In my case samba4 is already installed. I changed MAPI=on to MAPI=off, but that means I have to recompile gnome to make it have any effect on that issue? And then deinstall samba4? And then upgrade tdb? Or can I deinstall libsmbclient? 

What should I do? Deinstall samba-libsmbclient?

I don't really understand it (noob). I hope someone can help me. Thank you very much for your time and suggestions!


----------



## gkontos (Oct 28, 2010)

Same thing here on my desktop.


----------



## SirDice (Oct 29, 2010)

If you do a pkg_delete on samba4 which ports are reported as depending on it?

You can do a *pkg_delete -r* to also delete those. After that start the build for Gnome again and it should only rebuild those packages that were deleted. Make sure MAPI support is turned off.

Once that's done, you can safely add samba34 (or the libsmbclient).

---------------

● **DIRECTIONS**:
A. In the forum thread about samba4 and Gnome, list every question the opening post asks, before the reply from gkontos.
B. Go on with the forum thread about samba4 and Gnome, picking up right after its last post.
These records come from a different source than the text.

Saved data entries
---------------

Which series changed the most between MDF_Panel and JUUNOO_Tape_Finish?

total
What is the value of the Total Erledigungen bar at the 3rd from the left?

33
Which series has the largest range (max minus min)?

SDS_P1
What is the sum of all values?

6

---------------

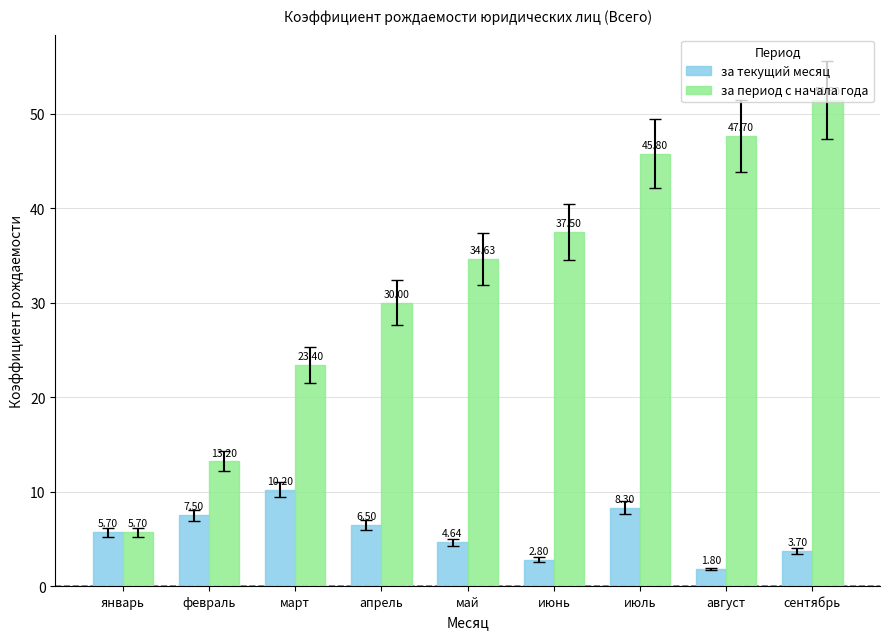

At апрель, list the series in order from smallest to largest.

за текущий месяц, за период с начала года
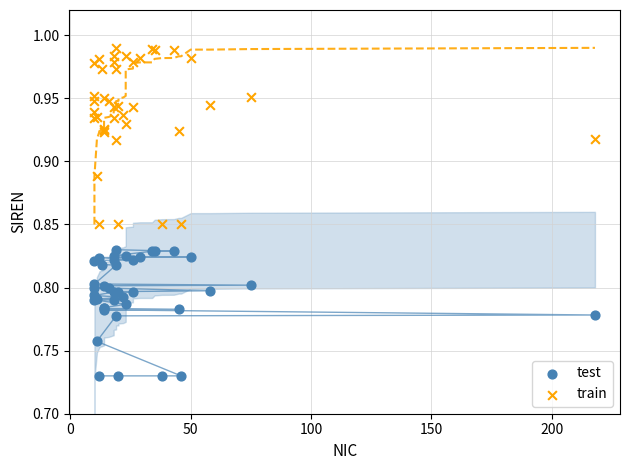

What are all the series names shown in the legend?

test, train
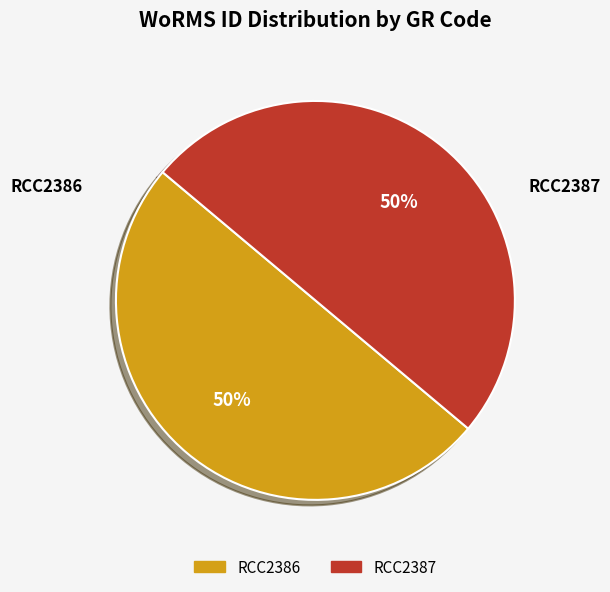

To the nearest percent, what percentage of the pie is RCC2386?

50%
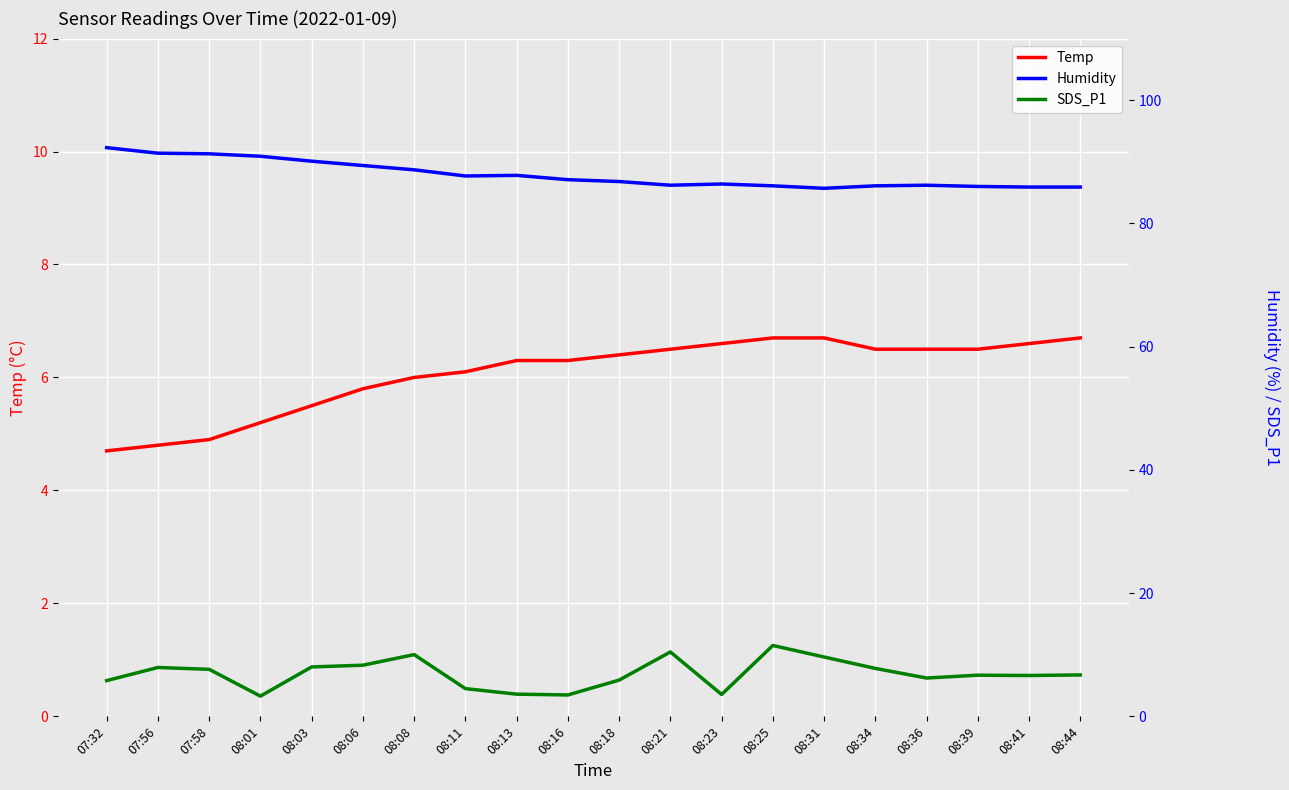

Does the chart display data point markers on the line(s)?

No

---------------

● **EXERCISE RESULTS**:
A.
- But that means I have to recompile gnome to make it have any effect on that issue?
- And then deinstall samba4?
- And then upgrade tdb?
- Or can I deinstall libsmbclient?
- What should I do?
- Deinstall samba-libsmbclient?

B.
----------



## gkontos (Oct 29, 2010)

So, there is no way to avoid having to remove and reinstall samba4 and recompile gnome ?


----------



## SirDice (Oct 29, 2010)

I'd remove samba4 and rebuild the missing parts of Gnome (without the MAPI support). Then use samba34.


----------



## ahavatar (Oct 29, 2010)

I've asked and got the following reply couple of days ago from the maintainer.



> Hi!
> 
> The easiest way would be removing trailing star in the CONFLICTS
> section of the Makefile.
> ...



I just edited the Makefile as he suggested and it worked okay since then.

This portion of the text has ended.